Fino a che il Decreto non sarà convertito in legge e non sarà corredato da una stringente definizione delle società di mercato potenzialmente coinvolte, è difficile valutare il nuovo ambito di intervento e i connessi rischi di liquidità e di mercato che la CDP potrà assumere a fronte della raccolta postale. La genericità dell’articolo 7 lascia, però, presumere che la CDP sia destinata ad acquisire partecipazioni anche di controllo in un numero di società estremamente ampio e al solo fine di difendere l’”italianità” dei loro assetti proprietari. Se ciò trovasse conferma, vi sarebbero da fare almeno tre considerazioni. La prima è che la CDP assumerebbe compiti che non trovano rispondenza nel contesto né francese né tedesco. La seconda considerazione è che tali compiti interferirebbero con la già troppo complessa ma fondamentale funzione, svolta dalla CDP come attore cruciale dei processi di infrastrutturazione del Paese. La terza considerazione è che, per riprendere la precedente metafora del frutteto, le iniziative di policy non mirerebbero a curare meglio il terreno ma a proteggere i frutti più succosi fino a farli marcire sugli alberi.

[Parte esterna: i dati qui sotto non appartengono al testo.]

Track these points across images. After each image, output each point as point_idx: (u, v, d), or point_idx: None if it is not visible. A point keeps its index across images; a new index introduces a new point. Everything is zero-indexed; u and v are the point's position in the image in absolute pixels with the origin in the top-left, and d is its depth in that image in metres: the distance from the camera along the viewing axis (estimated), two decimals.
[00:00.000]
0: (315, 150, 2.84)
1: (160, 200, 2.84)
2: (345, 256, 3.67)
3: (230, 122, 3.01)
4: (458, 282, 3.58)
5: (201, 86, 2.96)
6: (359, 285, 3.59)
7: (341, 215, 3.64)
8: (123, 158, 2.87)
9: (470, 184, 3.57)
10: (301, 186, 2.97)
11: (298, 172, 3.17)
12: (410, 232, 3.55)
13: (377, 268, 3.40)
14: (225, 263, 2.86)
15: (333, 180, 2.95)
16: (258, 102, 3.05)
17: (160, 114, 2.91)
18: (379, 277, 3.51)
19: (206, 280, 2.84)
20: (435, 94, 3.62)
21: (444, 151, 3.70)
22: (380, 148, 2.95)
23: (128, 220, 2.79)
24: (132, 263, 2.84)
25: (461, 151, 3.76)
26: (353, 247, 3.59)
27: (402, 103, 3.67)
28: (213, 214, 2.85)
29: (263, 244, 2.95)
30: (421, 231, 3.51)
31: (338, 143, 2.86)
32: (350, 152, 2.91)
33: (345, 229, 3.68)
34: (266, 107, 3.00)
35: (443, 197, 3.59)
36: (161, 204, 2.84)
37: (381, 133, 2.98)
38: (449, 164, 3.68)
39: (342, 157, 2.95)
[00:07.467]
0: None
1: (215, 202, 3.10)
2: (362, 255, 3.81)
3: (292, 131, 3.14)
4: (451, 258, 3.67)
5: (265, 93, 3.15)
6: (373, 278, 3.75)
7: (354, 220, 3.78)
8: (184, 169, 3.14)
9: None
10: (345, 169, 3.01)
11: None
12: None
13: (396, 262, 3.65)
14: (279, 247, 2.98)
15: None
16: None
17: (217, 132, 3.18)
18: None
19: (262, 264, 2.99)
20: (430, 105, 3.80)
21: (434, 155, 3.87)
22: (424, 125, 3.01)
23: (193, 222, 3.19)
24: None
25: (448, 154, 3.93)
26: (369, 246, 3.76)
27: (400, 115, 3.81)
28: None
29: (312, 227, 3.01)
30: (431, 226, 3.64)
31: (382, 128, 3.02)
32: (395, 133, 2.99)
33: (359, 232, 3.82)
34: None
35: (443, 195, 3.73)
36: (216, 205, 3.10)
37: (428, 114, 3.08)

4. Per illustrare con un esempio perché la scorciatoia del Decreto di fine marzo non possa sostituirsi a una nuova e articolata politica industriale, è utile assumere che l’estensione della “gestione separata 2” spinga la CDP ad acquisire quote proprietarie rilevanti nei maggiori gruppi bancari al fine di facilitarne la ricapitalizzazione e togliere dall’imbarazzo i loro azionisti di controllo. In un caso del genere la ragnatela proprietaria, che già oggi avviluppa i maggiori intermediari finanziari italiani, assumerebbe una configurazione paradossale. In quanto co-azionisti della CDP e azionisti di controllo dei tre maggiori gruppi bancari italiani, le fondazioni si collocherebbero in più punti cruciali di tale ragnatela con evidenti conflitti di interesse; una parte significativa del settore bancario italiano tornerebbe a essere di proprietà pubblica, non come risposta contingente a una fase acuta di crisi ma come scelta strutturale di policy; la tela degli intrecci proprietari diverrebbe così fitta da rendere ancora più lucrosa la posizione di centralità.